Último capítulo, assim termina recomeçando... quiça por mais vezes




(...) "O Homem Duplicado", uma história de dois homens em tudo idênticos que apresenta, uma vez mais, um tema recorrente no meu trabalho: o outro. Com a diferença de que o outro é, no aspecto físico, um mesmo, que o todo de um se repete no outro, como se estivessem diante de um espelho diferente dos espelhos que utilizamos. Aqui, o meu lado direito não é o lado esquerdo do espelho. Acreditamos estar a viver uma alucinação, a pior de todas, porque a pessoa que temos à nossa frente, sendo outro, e também a que nós mesmo somos." (...)

em, "A Estátua e a Pedra"
Fundação José Saramago
Página 41

(O Homem Duplicado - Trailer oficial)


Na Bibliografia activa, na página da Fundação José Saramago, uma breve menção à obra.
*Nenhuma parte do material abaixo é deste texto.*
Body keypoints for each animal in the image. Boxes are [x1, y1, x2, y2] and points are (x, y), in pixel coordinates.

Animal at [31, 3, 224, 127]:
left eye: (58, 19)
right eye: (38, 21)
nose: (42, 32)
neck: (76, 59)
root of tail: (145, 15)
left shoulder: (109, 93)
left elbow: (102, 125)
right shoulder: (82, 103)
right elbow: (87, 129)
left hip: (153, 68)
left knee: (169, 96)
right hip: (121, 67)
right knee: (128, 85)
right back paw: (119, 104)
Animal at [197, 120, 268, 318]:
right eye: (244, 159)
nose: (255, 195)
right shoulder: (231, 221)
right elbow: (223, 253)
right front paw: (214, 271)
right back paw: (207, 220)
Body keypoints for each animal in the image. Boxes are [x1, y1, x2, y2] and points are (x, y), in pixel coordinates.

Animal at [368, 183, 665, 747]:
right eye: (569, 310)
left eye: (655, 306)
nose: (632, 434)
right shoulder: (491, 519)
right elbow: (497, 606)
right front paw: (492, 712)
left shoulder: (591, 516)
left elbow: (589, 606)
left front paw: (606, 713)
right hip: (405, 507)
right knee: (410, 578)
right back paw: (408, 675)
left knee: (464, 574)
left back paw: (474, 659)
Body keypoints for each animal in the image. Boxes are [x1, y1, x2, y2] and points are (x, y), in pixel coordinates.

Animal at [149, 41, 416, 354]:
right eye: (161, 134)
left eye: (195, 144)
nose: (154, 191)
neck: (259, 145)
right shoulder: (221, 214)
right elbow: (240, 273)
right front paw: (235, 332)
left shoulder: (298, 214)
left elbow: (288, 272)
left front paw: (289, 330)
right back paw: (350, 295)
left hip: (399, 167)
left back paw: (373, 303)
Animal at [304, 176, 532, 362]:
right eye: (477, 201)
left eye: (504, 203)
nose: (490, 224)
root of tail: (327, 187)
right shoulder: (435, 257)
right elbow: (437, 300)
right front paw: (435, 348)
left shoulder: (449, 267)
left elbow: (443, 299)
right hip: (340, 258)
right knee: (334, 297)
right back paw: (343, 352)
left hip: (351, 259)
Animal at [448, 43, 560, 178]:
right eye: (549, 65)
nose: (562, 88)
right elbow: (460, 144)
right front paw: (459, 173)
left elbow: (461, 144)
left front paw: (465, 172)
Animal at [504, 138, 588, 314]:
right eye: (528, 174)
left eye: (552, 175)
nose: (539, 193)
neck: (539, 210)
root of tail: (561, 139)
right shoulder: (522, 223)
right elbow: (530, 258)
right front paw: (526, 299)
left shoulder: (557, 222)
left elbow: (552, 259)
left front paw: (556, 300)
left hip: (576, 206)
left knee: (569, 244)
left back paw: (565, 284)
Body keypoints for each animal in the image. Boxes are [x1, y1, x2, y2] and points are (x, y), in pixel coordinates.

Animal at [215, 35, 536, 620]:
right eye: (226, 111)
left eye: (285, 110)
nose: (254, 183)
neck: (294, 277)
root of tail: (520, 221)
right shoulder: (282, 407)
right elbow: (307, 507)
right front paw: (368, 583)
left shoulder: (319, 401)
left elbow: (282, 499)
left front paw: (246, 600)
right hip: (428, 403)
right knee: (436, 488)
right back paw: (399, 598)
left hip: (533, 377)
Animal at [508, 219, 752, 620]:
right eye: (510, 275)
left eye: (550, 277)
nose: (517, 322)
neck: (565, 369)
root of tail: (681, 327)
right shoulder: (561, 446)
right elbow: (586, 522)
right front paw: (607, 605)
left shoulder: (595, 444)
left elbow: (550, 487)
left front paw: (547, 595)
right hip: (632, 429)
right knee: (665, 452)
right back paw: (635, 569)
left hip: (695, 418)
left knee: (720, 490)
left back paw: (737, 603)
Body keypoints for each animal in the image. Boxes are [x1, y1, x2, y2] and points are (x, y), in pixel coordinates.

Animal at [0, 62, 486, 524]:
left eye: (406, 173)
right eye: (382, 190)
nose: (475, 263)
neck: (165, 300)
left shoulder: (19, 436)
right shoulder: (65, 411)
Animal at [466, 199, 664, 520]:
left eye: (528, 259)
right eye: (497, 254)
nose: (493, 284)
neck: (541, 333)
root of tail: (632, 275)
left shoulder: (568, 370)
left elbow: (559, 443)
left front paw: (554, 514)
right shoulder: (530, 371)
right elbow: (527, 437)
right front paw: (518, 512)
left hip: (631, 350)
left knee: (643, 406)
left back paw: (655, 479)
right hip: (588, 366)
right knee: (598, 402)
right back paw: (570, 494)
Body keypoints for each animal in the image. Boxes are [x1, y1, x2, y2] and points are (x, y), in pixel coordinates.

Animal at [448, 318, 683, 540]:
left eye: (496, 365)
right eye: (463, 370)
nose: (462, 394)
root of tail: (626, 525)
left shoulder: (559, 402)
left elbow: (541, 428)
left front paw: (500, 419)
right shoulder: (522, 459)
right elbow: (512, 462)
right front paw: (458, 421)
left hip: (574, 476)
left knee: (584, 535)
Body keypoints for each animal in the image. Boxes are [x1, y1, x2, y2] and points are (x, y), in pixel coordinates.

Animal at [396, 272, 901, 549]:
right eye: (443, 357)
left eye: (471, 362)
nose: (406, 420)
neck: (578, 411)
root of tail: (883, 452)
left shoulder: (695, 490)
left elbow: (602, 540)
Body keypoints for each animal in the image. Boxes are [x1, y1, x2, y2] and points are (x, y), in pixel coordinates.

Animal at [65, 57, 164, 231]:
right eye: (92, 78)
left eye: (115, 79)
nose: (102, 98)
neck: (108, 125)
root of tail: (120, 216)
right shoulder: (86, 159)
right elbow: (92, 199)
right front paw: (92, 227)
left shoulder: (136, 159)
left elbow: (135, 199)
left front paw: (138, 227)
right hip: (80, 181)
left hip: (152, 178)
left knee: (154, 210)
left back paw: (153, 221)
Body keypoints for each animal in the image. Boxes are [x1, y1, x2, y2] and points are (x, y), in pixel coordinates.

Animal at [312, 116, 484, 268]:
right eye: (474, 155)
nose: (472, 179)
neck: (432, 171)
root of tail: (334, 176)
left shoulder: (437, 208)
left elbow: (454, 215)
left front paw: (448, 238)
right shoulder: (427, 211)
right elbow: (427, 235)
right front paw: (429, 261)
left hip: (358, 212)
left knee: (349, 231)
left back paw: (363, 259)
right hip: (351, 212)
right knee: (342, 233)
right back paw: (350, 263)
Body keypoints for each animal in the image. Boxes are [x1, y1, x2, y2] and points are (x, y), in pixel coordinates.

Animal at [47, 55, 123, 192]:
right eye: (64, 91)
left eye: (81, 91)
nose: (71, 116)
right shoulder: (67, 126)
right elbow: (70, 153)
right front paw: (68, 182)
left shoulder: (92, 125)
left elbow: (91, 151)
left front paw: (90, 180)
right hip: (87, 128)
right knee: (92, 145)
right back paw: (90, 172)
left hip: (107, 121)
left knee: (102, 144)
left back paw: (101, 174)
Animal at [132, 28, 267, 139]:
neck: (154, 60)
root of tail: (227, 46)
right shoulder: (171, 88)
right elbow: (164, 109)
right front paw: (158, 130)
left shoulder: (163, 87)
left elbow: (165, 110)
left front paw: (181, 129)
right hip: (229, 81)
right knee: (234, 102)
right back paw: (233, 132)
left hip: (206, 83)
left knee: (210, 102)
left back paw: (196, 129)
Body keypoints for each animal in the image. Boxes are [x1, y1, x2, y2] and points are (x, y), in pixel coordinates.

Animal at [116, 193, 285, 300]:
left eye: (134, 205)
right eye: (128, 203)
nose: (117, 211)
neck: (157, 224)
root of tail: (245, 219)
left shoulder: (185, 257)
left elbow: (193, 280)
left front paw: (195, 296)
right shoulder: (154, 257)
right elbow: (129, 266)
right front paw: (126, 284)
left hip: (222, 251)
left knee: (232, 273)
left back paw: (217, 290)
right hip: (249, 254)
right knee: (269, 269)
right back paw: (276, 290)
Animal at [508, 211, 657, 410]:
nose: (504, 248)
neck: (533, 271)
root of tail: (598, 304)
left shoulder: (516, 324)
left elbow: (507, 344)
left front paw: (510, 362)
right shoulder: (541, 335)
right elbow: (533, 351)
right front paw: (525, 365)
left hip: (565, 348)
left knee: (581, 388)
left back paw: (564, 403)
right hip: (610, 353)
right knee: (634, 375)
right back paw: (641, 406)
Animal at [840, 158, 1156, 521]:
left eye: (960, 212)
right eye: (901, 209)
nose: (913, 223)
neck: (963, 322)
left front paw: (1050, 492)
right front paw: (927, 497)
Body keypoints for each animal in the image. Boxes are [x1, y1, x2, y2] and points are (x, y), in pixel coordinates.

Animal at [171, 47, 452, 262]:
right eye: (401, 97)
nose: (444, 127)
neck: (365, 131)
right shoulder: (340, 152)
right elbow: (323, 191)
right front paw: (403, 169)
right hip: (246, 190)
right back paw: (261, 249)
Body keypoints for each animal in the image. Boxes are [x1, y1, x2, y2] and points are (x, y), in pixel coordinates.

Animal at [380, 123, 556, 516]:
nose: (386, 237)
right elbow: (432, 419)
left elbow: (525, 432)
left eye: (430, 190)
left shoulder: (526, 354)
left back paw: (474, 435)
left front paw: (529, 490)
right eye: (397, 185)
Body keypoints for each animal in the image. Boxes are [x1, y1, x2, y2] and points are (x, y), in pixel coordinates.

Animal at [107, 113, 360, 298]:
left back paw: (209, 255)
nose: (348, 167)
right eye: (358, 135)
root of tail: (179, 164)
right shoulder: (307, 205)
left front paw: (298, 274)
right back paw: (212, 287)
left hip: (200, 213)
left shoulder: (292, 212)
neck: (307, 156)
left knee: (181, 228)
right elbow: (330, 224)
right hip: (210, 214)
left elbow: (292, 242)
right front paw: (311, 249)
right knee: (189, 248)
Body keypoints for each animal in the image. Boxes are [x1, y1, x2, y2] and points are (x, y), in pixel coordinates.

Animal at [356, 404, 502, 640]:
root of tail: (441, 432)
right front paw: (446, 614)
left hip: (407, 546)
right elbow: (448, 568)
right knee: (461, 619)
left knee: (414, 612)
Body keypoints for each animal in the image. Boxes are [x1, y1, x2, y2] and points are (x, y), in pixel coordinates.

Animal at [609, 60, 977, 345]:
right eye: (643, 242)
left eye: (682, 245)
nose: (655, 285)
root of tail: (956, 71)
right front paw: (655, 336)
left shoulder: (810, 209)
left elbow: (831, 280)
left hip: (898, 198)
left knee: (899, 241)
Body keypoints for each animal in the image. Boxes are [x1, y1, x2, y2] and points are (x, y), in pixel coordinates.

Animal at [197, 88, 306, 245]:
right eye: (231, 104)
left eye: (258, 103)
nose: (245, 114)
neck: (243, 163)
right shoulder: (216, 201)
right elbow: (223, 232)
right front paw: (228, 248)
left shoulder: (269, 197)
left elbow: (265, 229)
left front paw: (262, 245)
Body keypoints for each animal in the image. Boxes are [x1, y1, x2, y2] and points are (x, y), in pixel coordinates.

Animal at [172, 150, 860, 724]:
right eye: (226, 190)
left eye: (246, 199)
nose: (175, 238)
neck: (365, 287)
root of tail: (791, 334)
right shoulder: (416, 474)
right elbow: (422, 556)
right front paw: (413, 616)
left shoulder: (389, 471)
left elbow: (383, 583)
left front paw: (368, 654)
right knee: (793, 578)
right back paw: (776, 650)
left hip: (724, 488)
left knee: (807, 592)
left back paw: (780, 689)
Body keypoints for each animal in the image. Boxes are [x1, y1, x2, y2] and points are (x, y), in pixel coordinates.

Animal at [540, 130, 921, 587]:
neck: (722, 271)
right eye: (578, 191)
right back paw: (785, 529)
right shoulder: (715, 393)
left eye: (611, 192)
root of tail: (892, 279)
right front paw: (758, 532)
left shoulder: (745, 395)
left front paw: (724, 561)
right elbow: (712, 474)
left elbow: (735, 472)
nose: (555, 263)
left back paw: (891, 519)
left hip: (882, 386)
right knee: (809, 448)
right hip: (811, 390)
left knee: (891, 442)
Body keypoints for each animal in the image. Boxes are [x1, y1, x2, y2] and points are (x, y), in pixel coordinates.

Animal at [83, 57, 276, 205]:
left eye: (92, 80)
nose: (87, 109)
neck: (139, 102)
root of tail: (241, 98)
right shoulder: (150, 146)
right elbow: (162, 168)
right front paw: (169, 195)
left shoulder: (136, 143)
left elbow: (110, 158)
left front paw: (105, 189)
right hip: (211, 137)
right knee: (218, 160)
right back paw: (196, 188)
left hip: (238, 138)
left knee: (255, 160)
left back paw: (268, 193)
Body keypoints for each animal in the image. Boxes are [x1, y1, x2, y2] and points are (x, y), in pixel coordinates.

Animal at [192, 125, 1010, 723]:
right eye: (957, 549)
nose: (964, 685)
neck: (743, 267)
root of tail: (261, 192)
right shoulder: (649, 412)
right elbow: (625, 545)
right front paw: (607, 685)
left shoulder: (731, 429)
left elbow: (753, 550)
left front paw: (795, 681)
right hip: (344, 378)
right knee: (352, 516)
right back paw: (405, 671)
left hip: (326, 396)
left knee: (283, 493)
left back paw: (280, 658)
Tertuliano Máximo Afonso, professor de História no ensino secundário, «vive só e aborrece-se», «esteve casado e não se lembra do que o levou ao matrimónio, divorciou-se e agora não quer nem lembrar-se dos motivos por que se separou», à cadeira de História «vê-a ele desde há muito tempo como uma fadiga sem sentido e um começo sem fim». Uma noite, em casa, ao rever um filme na televisão, «levantou-se da cadeira, ajoelhou-se diante do televisor, a cara tão perto do ecrã quanto lhe permitia a visão, Sou eu, disse, e outra vez sentiu que se lhe eriçavam os pêlos do corpo»Depois desta inesperada descoberta, de um homem exactamente igual a si, Tertuliano Máximo Afonso, o que vive só e se aborrece, parte à descoberta desse outro homem. A empolgante história dessa busca, as surpreendentes circunstâncias do encontro, o seu dramático desfecho, constituem o corpo deste novo romance de José Saramago.